─── Provided data

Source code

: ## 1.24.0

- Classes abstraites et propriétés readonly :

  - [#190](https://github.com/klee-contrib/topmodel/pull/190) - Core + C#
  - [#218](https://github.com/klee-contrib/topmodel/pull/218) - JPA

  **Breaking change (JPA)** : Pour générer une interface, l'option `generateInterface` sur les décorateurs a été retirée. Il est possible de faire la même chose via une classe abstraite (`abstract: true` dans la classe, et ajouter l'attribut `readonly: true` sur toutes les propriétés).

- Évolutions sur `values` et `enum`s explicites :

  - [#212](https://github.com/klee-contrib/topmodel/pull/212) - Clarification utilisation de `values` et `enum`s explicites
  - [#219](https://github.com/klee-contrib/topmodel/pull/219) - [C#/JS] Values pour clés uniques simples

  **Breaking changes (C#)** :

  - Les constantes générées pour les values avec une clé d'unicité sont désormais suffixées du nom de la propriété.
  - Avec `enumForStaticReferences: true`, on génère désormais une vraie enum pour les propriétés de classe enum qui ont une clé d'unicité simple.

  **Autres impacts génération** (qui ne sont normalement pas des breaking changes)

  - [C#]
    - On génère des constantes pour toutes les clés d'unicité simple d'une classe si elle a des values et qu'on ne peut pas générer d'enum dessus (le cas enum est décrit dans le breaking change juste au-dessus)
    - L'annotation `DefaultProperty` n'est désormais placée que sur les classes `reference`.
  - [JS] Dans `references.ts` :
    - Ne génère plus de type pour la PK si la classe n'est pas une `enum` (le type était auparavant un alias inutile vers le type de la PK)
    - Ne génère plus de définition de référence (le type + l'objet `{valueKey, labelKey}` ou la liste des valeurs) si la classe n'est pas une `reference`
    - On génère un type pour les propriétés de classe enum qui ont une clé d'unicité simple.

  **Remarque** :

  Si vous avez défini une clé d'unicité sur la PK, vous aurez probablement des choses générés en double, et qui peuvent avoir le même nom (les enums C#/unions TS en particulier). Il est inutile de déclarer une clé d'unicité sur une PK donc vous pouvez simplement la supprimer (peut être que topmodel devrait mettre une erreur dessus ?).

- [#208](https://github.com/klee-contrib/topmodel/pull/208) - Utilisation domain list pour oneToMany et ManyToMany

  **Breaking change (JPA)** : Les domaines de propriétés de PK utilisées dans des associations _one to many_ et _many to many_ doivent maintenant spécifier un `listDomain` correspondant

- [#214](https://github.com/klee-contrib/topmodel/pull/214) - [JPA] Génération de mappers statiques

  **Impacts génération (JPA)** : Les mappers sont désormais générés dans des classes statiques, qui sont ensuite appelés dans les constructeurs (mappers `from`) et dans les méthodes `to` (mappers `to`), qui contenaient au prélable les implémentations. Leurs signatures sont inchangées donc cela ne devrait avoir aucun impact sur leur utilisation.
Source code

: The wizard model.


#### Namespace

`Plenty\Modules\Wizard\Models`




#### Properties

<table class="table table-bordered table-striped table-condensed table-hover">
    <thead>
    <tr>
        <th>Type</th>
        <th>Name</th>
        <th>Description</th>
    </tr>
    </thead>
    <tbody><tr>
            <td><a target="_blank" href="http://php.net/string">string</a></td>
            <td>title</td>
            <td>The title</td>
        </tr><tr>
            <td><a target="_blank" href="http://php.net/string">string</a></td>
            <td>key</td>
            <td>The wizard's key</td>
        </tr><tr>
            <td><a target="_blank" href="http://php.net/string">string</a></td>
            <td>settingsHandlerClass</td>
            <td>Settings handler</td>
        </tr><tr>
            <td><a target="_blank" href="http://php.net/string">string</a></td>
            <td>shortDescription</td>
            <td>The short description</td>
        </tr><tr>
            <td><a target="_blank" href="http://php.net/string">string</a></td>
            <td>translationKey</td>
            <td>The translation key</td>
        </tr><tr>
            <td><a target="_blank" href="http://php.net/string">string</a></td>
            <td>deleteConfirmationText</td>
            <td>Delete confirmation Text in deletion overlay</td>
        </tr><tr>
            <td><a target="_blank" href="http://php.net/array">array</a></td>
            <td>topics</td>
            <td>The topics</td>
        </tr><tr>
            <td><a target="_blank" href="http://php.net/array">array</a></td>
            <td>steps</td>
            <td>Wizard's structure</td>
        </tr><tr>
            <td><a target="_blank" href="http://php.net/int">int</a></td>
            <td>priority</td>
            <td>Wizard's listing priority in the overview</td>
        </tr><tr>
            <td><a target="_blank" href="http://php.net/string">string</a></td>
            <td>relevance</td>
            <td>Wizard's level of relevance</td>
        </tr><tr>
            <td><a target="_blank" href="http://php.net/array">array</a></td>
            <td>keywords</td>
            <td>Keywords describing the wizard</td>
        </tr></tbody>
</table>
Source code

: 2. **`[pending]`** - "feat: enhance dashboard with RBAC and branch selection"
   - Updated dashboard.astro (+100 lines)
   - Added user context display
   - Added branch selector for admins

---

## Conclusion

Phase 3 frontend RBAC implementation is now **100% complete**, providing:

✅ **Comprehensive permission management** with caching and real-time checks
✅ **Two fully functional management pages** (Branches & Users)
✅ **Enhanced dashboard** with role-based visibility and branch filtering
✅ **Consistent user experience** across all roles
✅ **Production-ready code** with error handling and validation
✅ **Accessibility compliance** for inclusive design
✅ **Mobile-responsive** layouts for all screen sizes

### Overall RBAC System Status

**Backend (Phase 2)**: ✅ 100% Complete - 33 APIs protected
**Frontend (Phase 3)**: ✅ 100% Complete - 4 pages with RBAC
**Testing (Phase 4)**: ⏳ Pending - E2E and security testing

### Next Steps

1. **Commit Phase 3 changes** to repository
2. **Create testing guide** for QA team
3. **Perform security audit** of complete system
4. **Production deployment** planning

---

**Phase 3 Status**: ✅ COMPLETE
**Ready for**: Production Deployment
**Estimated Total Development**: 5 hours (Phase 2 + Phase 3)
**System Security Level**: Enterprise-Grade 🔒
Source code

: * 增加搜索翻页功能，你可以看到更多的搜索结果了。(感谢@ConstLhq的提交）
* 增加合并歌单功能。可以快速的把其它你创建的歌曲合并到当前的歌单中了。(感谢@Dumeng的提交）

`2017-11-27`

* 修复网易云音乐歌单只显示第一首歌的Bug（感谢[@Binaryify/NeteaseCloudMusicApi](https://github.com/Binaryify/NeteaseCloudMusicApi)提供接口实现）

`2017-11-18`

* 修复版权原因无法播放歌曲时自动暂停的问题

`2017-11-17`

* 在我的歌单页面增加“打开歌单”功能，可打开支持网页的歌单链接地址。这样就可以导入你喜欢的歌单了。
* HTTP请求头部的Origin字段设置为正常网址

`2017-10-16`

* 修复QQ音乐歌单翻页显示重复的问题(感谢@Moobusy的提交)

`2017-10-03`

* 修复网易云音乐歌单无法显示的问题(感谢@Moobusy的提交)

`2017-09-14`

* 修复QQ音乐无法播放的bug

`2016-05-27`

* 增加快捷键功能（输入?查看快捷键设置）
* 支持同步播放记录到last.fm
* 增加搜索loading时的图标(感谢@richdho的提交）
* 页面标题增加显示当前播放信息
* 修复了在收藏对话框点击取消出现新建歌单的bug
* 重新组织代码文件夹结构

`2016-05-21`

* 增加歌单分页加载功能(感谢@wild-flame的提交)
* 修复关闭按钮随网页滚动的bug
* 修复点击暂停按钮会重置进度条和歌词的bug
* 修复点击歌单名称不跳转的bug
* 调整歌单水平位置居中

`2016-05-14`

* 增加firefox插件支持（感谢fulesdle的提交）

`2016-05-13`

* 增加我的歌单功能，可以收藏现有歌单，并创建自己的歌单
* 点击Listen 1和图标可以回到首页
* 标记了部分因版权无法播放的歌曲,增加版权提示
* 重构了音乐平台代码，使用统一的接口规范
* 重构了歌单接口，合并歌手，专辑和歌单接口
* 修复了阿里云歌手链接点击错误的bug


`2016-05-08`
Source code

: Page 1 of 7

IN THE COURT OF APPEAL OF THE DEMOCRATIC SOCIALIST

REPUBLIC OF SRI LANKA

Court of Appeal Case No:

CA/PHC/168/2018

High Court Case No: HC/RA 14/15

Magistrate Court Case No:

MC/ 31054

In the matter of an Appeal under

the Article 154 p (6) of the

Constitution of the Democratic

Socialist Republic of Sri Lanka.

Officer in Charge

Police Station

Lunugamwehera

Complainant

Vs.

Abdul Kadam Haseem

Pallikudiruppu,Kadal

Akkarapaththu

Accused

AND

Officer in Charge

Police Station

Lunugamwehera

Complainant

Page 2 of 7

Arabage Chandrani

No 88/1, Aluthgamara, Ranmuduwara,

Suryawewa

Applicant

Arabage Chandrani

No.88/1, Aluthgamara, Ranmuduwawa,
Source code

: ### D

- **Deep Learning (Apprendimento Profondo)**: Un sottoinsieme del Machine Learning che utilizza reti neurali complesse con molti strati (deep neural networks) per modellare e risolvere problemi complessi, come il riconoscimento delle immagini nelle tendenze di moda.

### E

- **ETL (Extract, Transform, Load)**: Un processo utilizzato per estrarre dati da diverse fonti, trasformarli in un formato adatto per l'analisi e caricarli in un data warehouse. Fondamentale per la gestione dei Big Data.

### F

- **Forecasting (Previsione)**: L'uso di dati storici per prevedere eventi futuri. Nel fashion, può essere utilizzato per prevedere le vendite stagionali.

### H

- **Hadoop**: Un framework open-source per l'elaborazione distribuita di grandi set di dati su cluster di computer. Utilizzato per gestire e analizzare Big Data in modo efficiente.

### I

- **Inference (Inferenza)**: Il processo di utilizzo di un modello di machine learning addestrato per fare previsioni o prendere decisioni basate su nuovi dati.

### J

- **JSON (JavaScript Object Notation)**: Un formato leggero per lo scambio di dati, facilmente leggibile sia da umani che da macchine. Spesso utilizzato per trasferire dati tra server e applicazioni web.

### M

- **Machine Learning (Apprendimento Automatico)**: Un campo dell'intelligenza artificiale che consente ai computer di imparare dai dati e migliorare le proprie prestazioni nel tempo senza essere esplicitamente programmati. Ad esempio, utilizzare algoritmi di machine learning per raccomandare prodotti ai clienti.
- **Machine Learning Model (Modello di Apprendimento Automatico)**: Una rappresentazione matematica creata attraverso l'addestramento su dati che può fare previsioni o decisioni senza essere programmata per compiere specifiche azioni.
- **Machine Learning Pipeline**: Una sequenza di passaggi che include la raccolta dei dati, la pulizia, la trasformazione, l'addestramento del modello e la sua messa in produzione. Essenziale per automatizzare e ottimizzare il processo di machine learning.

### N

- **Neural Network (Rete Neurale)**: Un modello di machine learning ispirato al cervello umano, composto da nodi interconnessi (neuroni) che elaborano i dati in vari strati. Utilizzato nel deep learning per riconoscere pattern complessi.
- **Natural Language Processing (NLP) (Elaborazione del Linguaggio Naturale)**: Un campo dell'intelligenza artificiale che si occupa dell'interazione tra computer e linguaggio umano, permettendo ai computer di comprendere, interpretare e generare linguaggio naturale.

──────

Search the material for the word "readonly" and copy each line where it occurs.

== Solution for this exercise ==
- Classes abstraites et propriétés readonly :
  **Breaking change (JPA)** : Pour générer une interface, l'option `generateInterface` sur les décorateurs a été retirée. Il est possible de faire la même chose via une classe abstraite (`abstract: true` dans la classe, et ajouter l'attribut `readonly: true` sur toutes les propriétés).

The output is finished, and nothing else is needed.